## EXTRAIT DE PAGE
○ ○ ○

Le Kalita Wave, avec son fond plat, tolère mieux un versement centré, avec de petits cercles resserrés autour du milieu, sans trop s’aventurer vers les bords.

Dans tous les cas, la précision du geste se retrouve directement dans la tasse : moins d’amertume, plus de clarté aromatique, et cette sensation, vous savez, d’un café qui « fait sens » du premier au dernier sip.

Conseils pour bien débuter avec la Stagg EKG au quotidien

Une fois la bouilloire entre les mains, l’envie de tout tester tout de suite est grande. V60, Chemex, Kalita… on a envie de multiplier les essais. Mauvaise idée. Pour vraiment sentir la différence qu’apporte la Stagg EKG, mieux vaut se concentrer sur une seule méthode au départ. Le V60 est un bon point d’entrée : simple, rapide, il permet de se concentrer sur le geste sans se disperser. Une fois les repères posés, les autres méthodes viendront naturellement.

○ ○ ○

## DONNÉES FOURNIES
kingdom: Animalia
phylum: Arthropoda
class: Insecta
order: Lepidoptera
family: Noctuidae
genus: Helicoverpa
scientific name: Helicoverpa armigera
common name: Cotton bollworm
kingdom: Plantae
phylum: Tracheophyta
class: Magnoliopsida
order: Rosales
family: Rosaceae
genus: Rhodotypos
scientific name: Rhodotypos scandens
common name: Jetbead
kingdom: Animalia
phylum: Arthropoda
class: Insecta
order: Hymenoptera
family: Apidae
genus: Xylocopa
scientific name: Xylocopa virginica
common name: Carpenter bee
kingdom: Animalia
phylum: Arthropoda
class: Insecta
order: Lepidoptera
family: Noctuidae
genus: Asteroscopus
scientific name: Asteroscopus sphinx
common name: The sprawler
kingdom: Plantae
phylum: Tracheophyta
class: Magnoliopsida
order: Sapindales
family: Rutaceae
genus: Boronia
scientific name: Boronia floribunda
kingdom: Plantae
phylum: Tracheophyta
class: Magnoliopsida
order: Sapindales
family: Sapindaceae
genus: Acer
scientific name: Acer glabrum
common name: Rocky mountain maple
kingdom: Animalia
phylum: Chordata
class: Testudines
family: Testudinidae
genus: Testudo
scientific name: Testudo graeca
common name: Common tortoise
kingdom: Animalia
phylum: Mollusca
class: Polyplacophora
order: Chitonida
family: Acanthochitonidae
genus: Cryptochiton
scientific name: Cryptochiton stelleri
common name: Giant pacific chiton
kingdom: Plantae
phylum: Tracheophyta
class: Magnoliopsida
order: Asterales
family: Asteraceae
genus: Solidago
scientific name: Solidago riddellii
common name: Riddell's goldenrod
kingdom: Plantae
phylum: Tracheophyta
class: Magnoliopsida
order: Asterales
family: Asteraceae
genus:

○ ○ ○

Pouvez-vous recopier mot pour mot, dans l'extrait sur la bouilloire Stagg EKG, tout ce qui va de « Le Kalita Wave, avec » jusqu'à « au dernier sip. » ? Les entrées constituent un matériel distinct de l'extrait.

## RÉSULTAT
Le Kalita Wave, avec son fond plat, tolère mieux un versement centré, avec de petits cercles resserrés autour du milieu, sans trop s’aventurer vers les bords.

Dans tous les cas, la précision du geste se retrouve directement dans la tasse : moins d’amertume, plus de clarté aromatique, et cette sensation, vous savez, d’un café qui « fait sens » du premier au dernier sip.